For 3: meat doesn't really soak up flavours quite as much as you'd expect when marinating - plus whatever is on the surface will again mainly end up back in the steamer water.

  • 7
    From 3 above, it seems that they would end up with steamed ceviche! – wumpus D'00m Feb 24 at 12:34
  • @wumpusD'00m agreed. definitely do NOT marinate delicate seafood like scallops in lime juice if you do not want ceviche. – Sdarb Feb 24 at 21:50
  • 2
    I agree with this - as a side note a nice way to present the scalloped with a thin slice of lemon so people can add it themselves! I had scallop sushimi the other day which was just serves plain with a slice of lime between each of the cut pieces which just added enough of a hint – Bee Feb 25 at 10:27
8

In addition to the great recommendations above, I'd point out that I'm not sure it's possible to replicate the flavor you had with griddled scallops plus lemon when you are steaming them. While you wouldn't think this would matter (lemon is lemon, right?), the grilling process involves oils, browning, and probably a bit more salt; the lemon gives a great acidic contrast to that. That's why fresh squeezed lemon is a common addition to things like fish and chips, for example. The lemon juice itself is providing a lot of the effect, and squeezing it on immediately after cooking means you get a bit of lemon oil for aroma as well.

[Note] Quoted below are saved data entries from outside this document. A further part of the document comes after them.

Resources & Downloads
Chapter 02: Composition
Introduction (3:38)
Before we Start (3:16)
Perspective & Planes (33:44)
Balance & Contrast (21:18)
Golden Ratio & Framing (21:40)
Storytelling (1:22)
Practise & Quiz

Steamed scallops won't have that browned flavor, nor the oil, and thus lemon will serve a different purpose. It still can go well with them; but it's a completely different taste - it's a fresh, springy taste, probably with notes of seawater if they're fresh scallops, and while scallops do have oil in them, it's not rendered, so it's a softer taste.

In that case, the lemon serves more as a complement to the aroma; you need a lot of zest and lemon oil to get that aroma, as opposed to the juice. The acid may or may not be helpful, depending on your opinion on fishiness; if you object to fishy taste, then the acid will be quite helpful in cutting it (my wife uses it that way). For me the juice is less important, as I like fishiness (to some extent), and mostly just need the zest. But either way, it's a different thing than the griddled scallops, and the effect won't be comparable (although still quite good!).

8

To add lemon flavor, try a sprinkle of finely grated zest. Be careful, a little goes a long way. My favorite tool for zesting is a microplane. Watch out for wax coating on lemons - choosing organic lemons might be your best bet.

5

At end he squeezed fresh lemon on them, and I could taste fresh lemon in scallops!

You recall he squeezed the juice at the end, but 2/3 of the methods you tried involves adding lemon very early in the cooking process, and the 3rd method has it added still while it is cooking. The reason you tasted fresh lemon is because the lemon had just been freshly added. You lose a lot of what makes lemon juice taste "fresh" when you cook it. Add it after you're done cooking, or serve it with the scallops as @Tetsujin mentions. You can follow the other advice of adding zest, but again, if that is added while the scallops are cooking it won't taste the same.

1

Flavor is really best when you can reinforce that flavor with multiple layers. Lemon flavor changes when it is cooked. The zest and juice are both distinctly "lemony" and both have their own unique flavor. Also: make sure you're salting your scallops before you steam them. The human sensation of taste depends on the presence of salt.

To make simply steamed scallops with a noticable lemon flavor, try adding lemon at more than one stage:

  • Reserve some zest from a lemon, and some lemon juice together in a bowl before you start. After they are done steaming, and are plated, drizzle them with the lemon juice.
  • Add the rest of the lemon (juiced lemon half, unjuiced lemon half, etc) to the steaming water. Use just enough water to steam, not too much. This helps make the steam be more lemony, so you can steam the scallops in the lemon-scented steam.

While you're steaming the scallops, you could also try grilling/griddling some lemon. Cutting a lemon in half and placing it cut side down on a griddle until the end browns, then use that for the finishing lemon juice. This will change the lemon flavor some (I find it a little sweeter, less acidic), but I find it also makes the lemon flavor a bit more lemony.